**WORK INSTRUCTION:**
A faithful transcription is wanted of the lines from the top of the material through the line that holds "couche cachée 1: 128 neurones/activation reLu", both ends included, leaving out the pictures.

**DATA FOR ANALYSIS:**
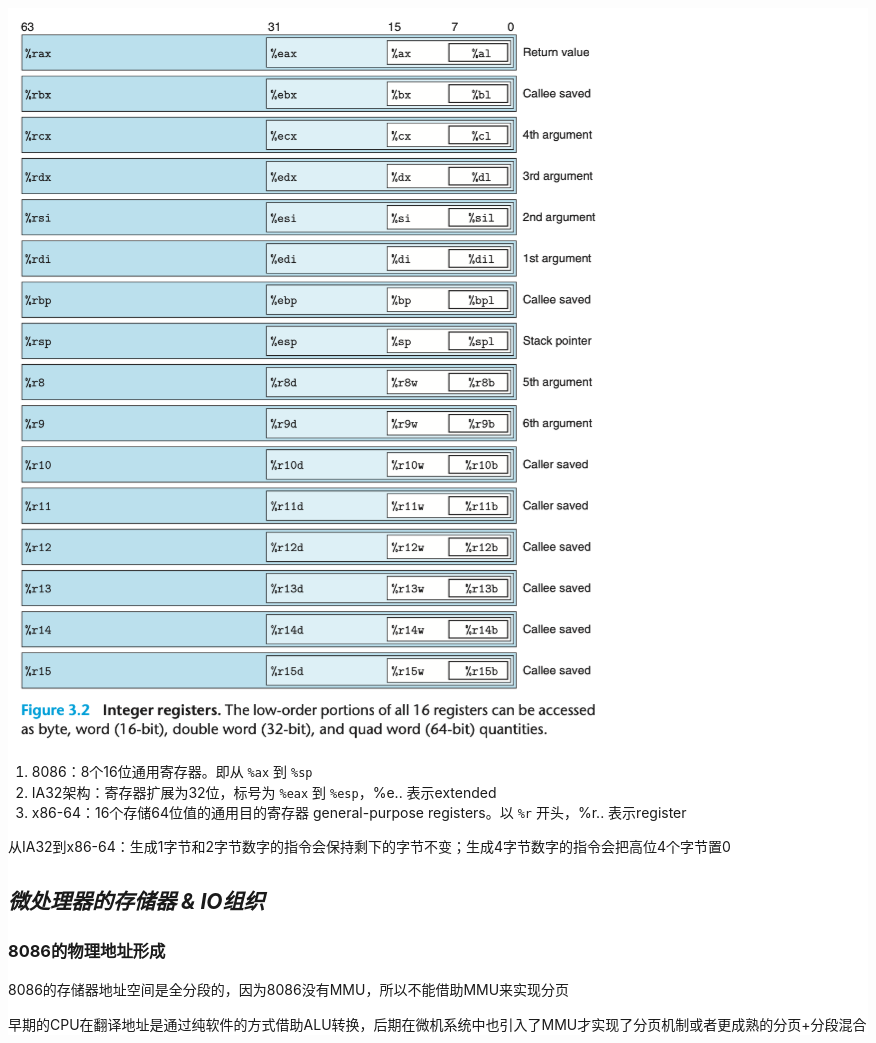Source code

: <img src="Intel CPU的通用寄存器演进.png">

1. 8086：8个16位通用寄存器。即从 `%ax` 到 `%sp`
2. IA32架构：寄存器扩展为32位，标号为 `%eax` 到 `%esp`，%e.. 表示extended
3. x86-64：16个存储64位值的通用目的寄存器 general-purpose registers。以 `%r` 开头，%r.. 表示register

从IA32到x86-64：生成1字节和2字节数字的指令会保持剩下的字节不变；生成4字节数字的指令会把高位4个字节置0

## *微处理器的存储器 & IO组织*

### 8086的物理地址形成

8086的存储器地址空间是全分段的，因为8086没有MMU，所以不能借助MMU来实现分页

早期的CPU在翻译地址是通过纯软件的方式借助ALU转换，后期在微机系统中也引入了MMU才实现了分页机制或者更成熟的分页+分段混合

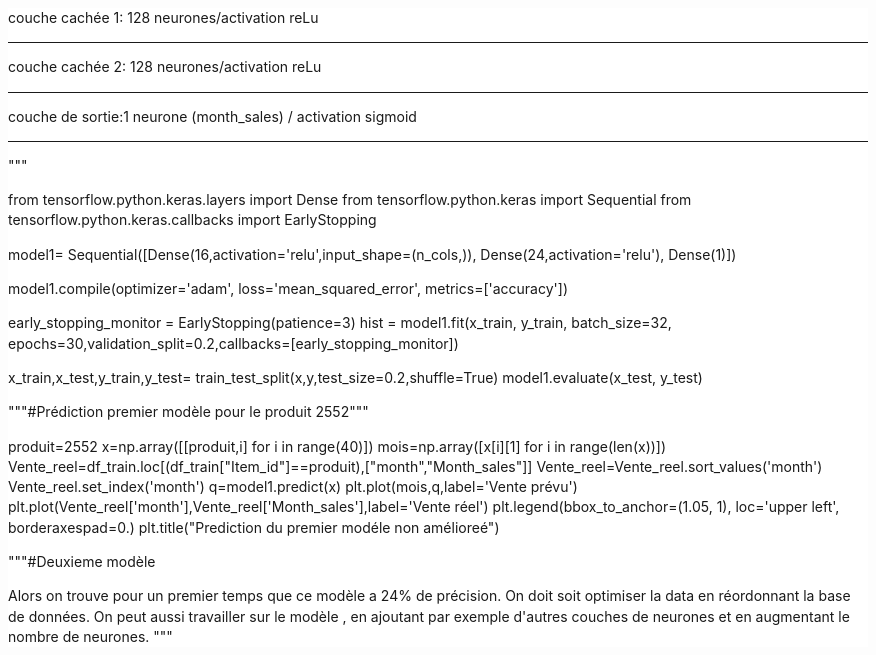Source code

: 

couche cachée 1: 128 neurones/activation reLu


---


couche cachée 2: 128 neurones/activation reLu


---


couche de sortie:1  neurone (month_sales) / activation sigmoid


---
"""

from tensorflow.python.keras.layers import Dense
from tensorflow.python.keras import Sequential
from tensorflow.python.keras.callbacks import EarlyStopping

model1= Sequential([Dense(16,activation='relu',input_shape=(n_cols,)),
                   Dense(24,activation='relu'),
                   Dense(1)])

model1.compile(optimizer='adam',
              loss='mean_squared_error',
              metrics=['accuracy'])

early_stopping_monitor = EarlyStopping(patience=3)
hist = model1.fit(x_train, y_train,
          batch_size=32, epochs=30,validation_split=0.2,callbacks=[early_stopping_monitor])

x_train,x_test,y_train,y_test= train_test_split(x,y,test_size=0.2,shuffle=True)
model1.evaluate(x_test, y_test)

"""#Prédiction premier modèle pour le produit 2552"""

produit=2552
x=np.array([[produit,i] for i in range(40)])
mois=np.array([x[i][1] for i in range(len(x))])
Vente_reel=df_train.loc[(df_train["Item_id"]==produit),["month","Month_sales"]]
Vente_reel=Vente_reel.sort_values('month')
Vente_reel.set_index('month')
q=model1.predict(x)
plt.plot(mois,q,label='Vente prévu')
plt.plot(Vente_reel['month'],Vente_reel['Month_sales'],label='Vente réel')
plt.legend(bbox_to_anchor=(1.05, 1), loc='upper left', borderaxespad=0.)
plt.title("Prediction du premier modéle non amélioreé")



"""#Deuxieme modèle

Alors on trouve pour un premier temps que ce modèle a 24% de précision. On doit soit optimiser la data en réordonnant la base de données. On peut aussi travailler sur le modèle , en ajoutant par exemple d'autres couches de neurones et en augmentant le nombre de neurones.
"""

**WRITTEN SOLUTION:**
Source code

: <img src="Intel CPU的通用寄存器演进.png">

1. 8086：8个16位通用寄存器。即从 `%ax` 到 `%sp`
2. IA32架构：寄存器扩展为32位，标号为 `%eax` 到 `%esp`，%e.. 表示extended
3. x86-64：16个存储64位值的通用目的寄存器 general-purpose registers。以 `%r` 开头，%r.. 表示register

从IA32到x86-64：生成1字节和2字节数字的指令会保持剩下的字节不变；生成4字节数字的指令会把高位4个字节置0

## *微处理器的存储器 & IO组织*

### 8086的物理地址形成

8086的存储器地址空间是全分段的，因为8086没有MMU，所以不能借助MMU来实现分页

早期的CPU在翻译地址是通过纯软件的方式借助ALU转换，后期在微机系统中也引入了MMU才实现了分页机制或者更成熟的分页+分段混合

Source code

: 

couche cachée 1: 128 neurones/activation reLu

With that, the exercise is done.